= Höfðaletur =

Höfðaletur (/is/; "head letters") is an unusual Icelandic style of lettering used in carving that has recently been adapted for use in printing. The letters do not have a fixed form.

== History ==

Bed-panel with verse in Höfðaletur lettering; National Museum of Iceland

The oldest known examples of Höfðaletur are thought to be 16th century, and the style is considered to have been modeled on Gothic textura.

The letters do not have a fixed form, but the verticals all have a "head" that is decorated with carving, usually simple and sloping but sometimes double. There are many conjectures about the derivation of the name höfðaletur, but no definite evidence exists.

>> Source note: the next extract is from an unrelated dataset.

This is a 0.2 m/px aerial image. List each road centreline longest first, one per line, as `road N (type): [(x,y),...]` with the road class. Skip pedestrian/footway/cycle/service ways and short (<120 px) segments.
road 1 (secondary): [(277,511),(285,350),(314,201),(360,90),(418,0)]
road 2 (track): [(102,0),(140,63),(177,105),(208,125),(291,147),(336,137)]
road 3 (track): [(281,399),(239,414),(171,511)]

Older examples of Höfðaletur are carved on wood and are always deeply incised so that the letters are in relief. Modern examples may also be found on metal objects, such as wedding rings. According to Brynjúlfur Jónsson, Höfðaletur replaced the quite different Spónaletur ("spoon-letters") on spoons and other silver objects in the late nineteenth century.

==Modern uses==
Some Icelandic font developers have experimented with Höfðaletur, including Gunnlaug Briem, Hörður Lárusson, Sigurður Orri Þórhannesson and Sól Hrafnsdóttir. The lettering features on the coat of arms of Akranes

The National Museum of Iceland uses höfðaletur as part of their visual identity.